There are various types of compound semiconductor devices. Among them, a high electron mobility transistor (HEMT) can easily achieve a higher output as well as a higher frequency, and is used in an application such as a base station for mobile telephones by exploiting these characteristics.
In the HEMT, a two-dimensional electron gas induced in an electron transit layer serves as a carrier. There are various materials for the electron transit layer. For example, when a nitride semiconductor material such as GaN is used as the electron transit layer, a withstand voltage of the HEMT can be enhanced by a large bandgap inherent to the nitride semiconductor.
In order to induce the two-dimensional electron gas in a GaN layer of the electron transit layer, an AlGaN layer with different lattice constant than that of GaN layer and induces the polarization may be formed on the GaN layer. In this case, distortion is generated in the AlGaN layer due to the difference in lattice constant between the AlGaN layer and the GaN layer. Then, by piezoelectric polarization in the AlGaN layer generated due to this distortion and by spontaneous polarization of the AlGaN itself, it is possible to induce the two-dimensional electron gas in the GaN layer of the electron transit layer.

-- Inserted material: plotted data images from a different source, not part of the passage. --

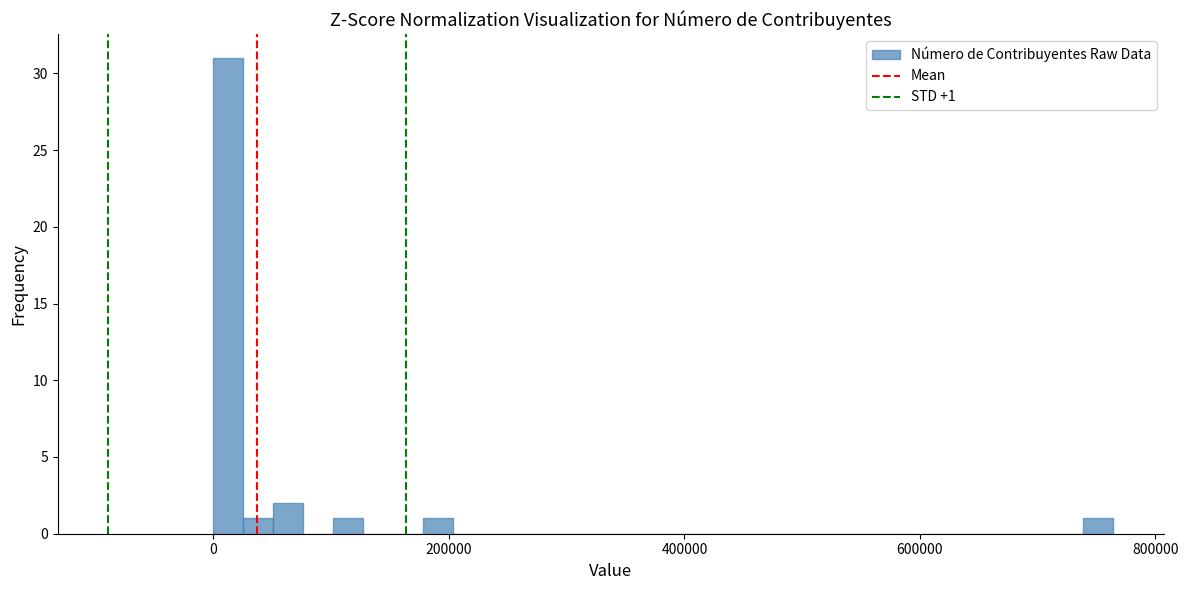

Read against the x-axis, roughly where is the centre of the tallest bar?

20000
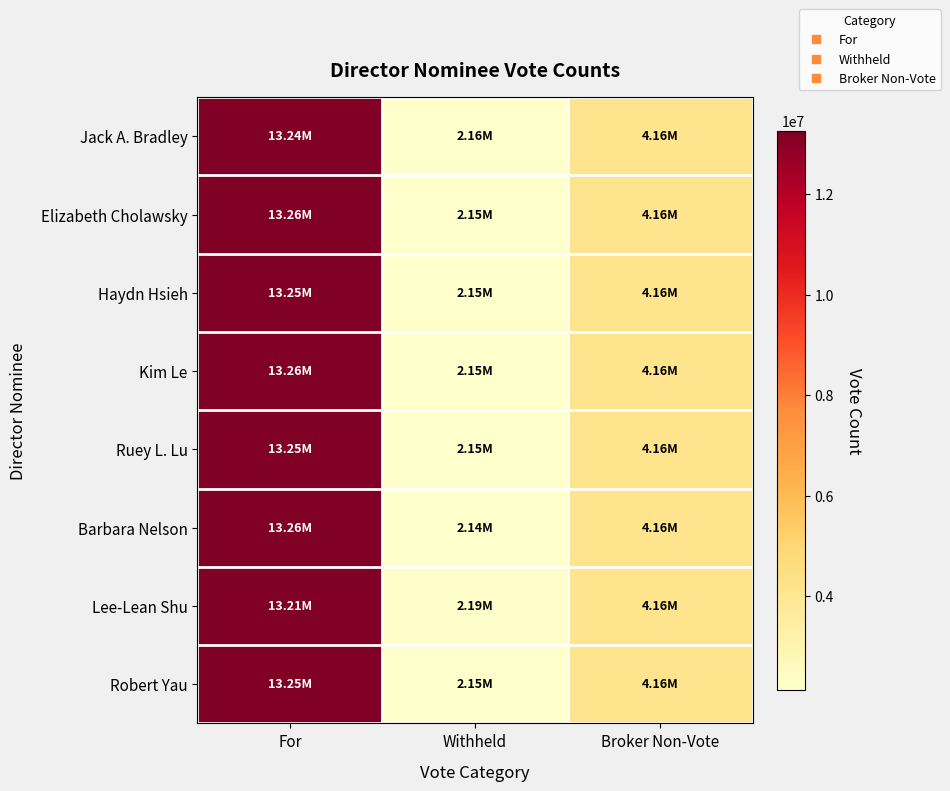

Rank the series at Withheld from lowest to highest value.

Barbara Nelson, Elizabeth Cholawsky, Kim Le, Robert Yau, Ruey L. Lu, Haydn Hsieh, Jack A. Bradley, Lee-Lean Shu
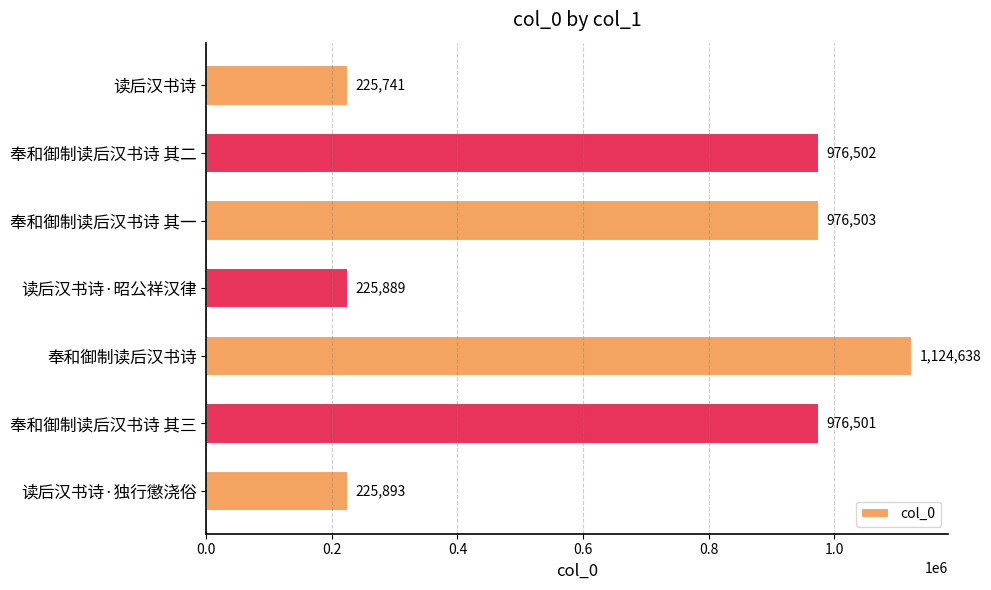

The chart shows a value of 225741 at 读后汉书诗. True or false?

True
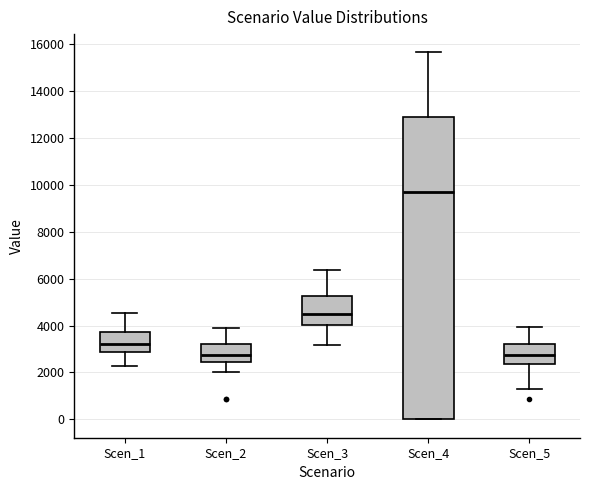

Where does the median line of the box for Scen_1 sit on the y-axis? The values are not printed on the chart, so give them approximately, as read against the axis.

3200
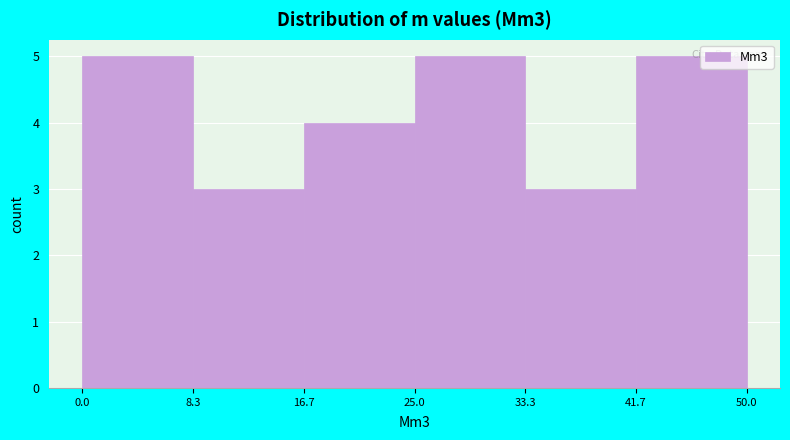

Reading left to right, list every bar in this chart as the range it spans on the x-axis followed by its height. The values are not printed on the chart, so give them approximately, as read against the axis.

0.0 to 8.3: 5
8.3 to 16.7: 3
16.7 to 25.0: 4
25.0 to 33.3: 5
33.3 to 41.7: 3
41.7 to 50.0: 5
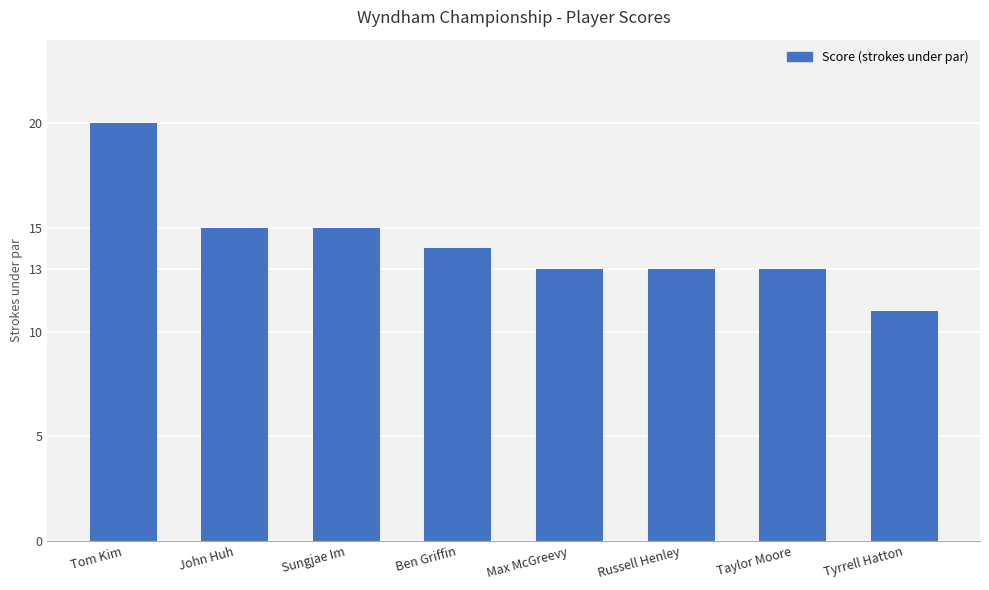

What is the difference between the second highest and second lowest values?

2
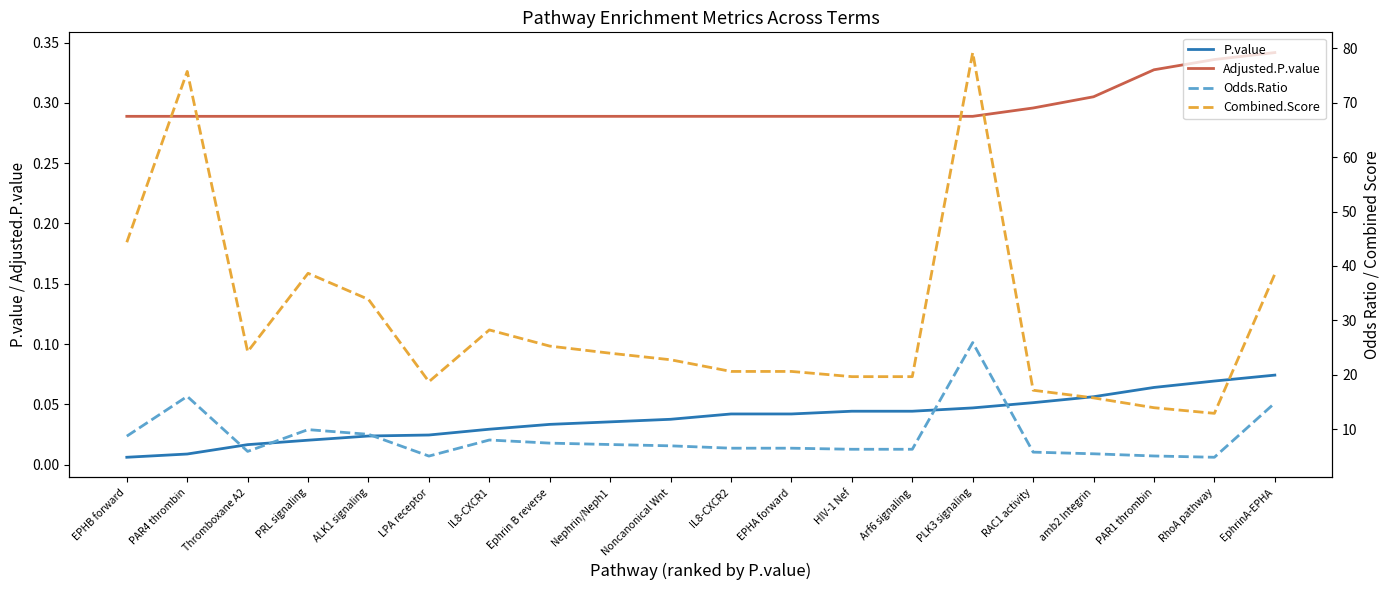

What are all the series names shown in the legend?

P.value, Adjusted.P.value, Odds.Ratio, Combined.Score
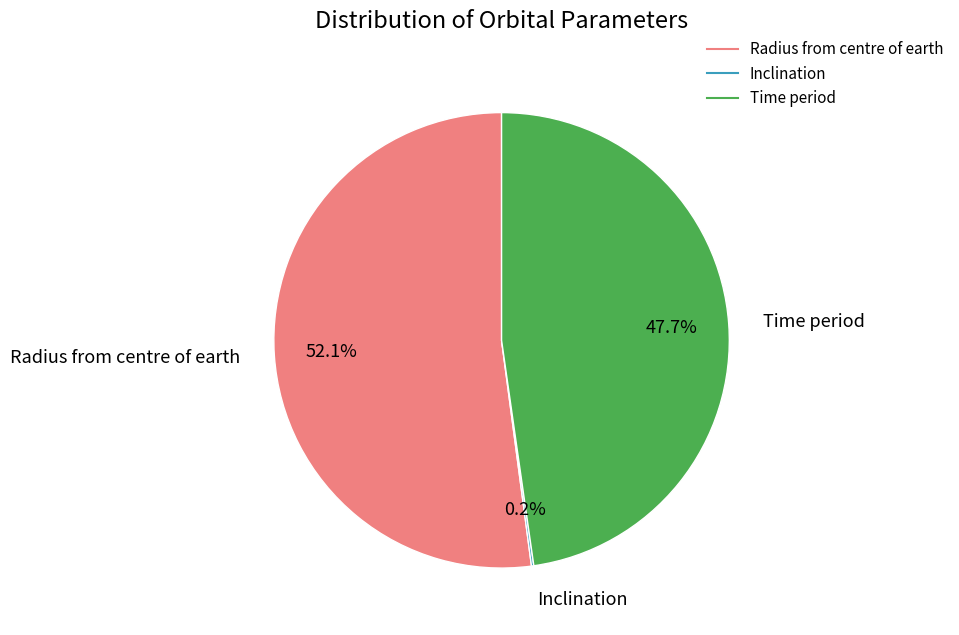

What portion of the pie excludes Time period?

52.3%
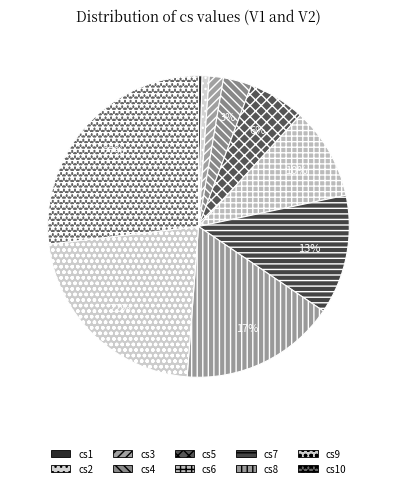

To the nearest percent, what portion does cs9 represent?

22%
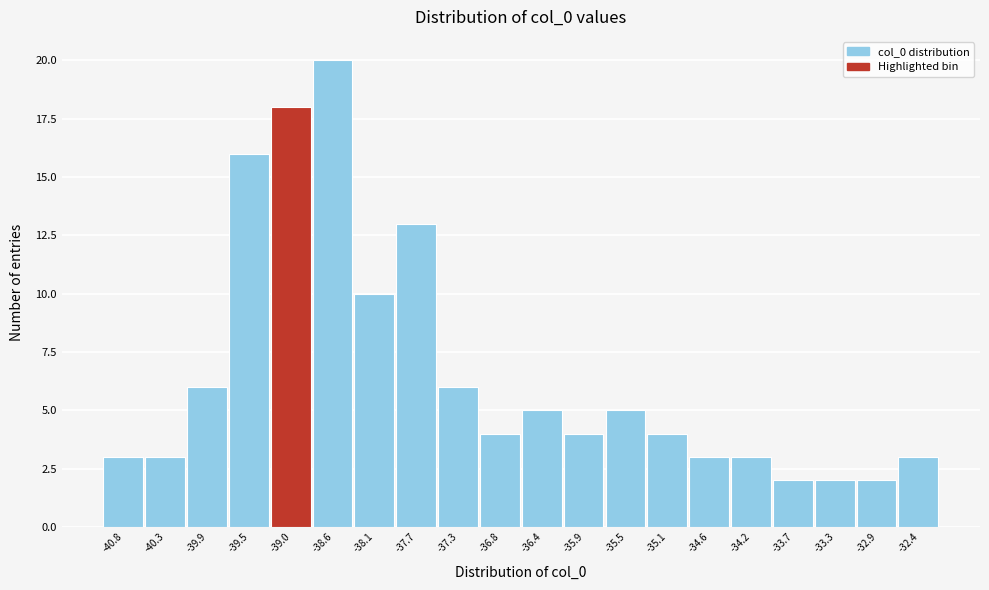

Reading left to right, list every bar in this chart as the range it spans on the x-axis followed by its height. Neither the bar edges nor the heights are printed on the chart, so give them approximately, as read against the axes.

-41.00 to -40.56: 3
-40.56 to -40.12: 3
-40.12 to -39.68: 6
-39.68 to -39.24: 16
-39.24 to -38.80: 18
-38.80 to -38.36: 20
-38.36 to -37.92: 10
-37.92 to -37.48: 13
-37.48 to -37.04: 6
-37.04 to -36.60: 4
-36.60 to -36.16: 5
-36.16 to -35.72: 4
-35.72 to -35.28: 5
-35.28 to -34.84: 4
-34.84 to -34.40: 3
-34.40 to -33.96: 3
-33.96 to -33.52: 2
-33.52 to -33.08: 2
-33.08 to -32.64: 2
-32.64 to -32.20: 3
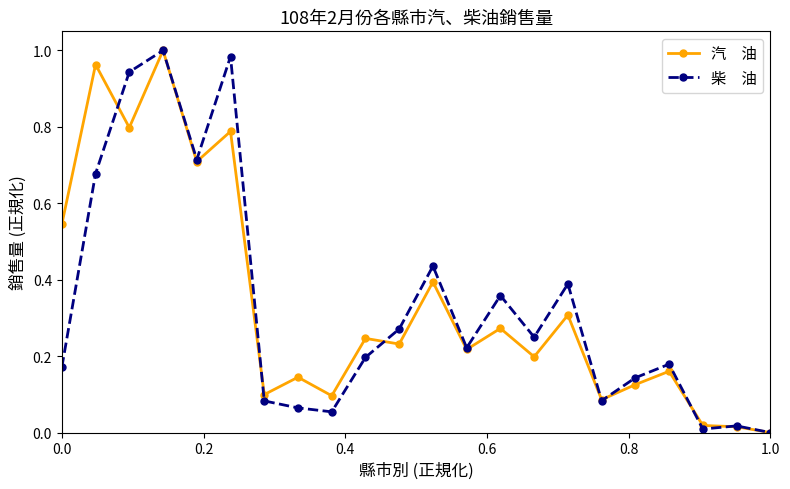

Does the chart have visible grid lines?

No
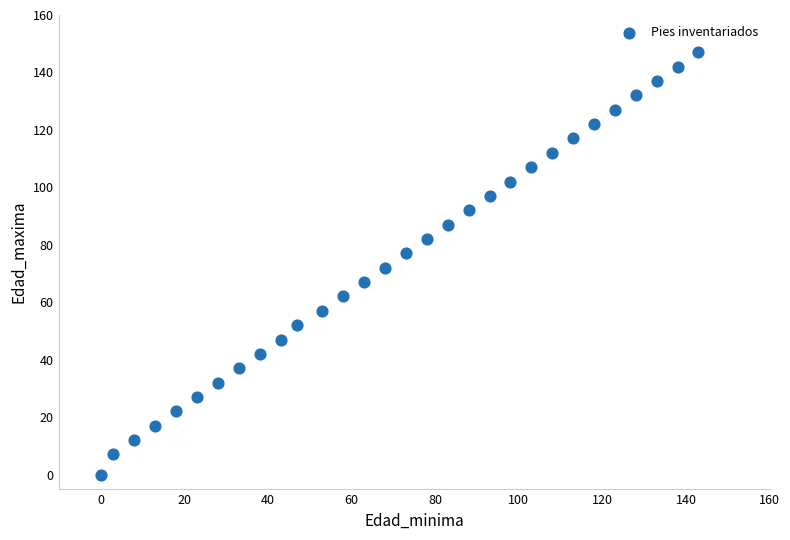

What is the range of Y values (max minus min)?

147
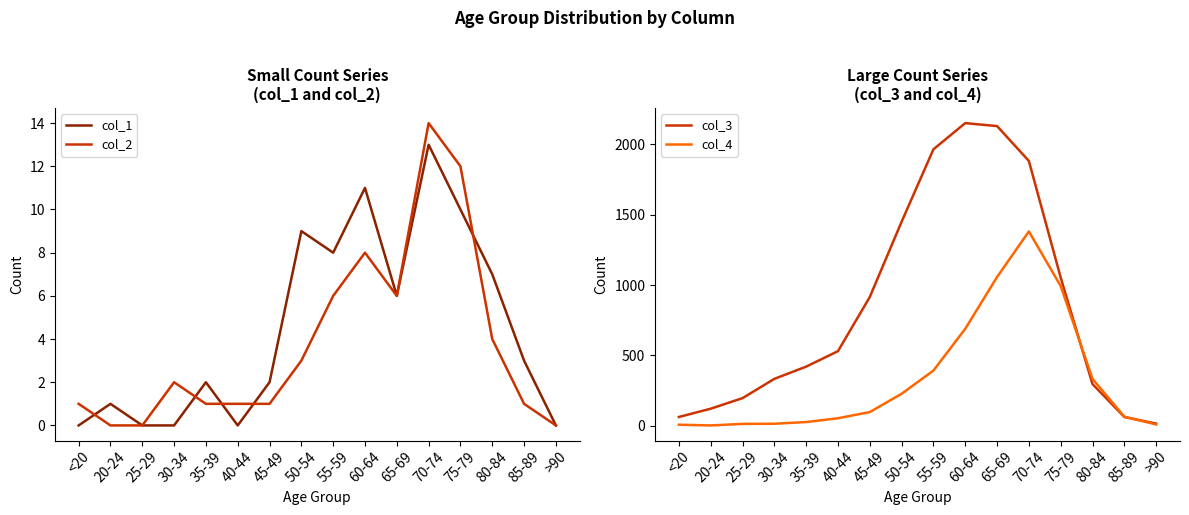

What position from the right is 35-39?

12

However, in the HEMT device, a short-channel effect occurs in some cases. The short-channel effect is a phenomenon in which threshold voltage decreases and a drain leakage current flows as well, when the gate length is made short. The short-channel effect is one of the factors that prevent the higher output of the HEMT.
Note that techniques related to the present application are disclosed in Japanese Laid-open Patent Publications No. 2013-206976 and No. 2013-74211.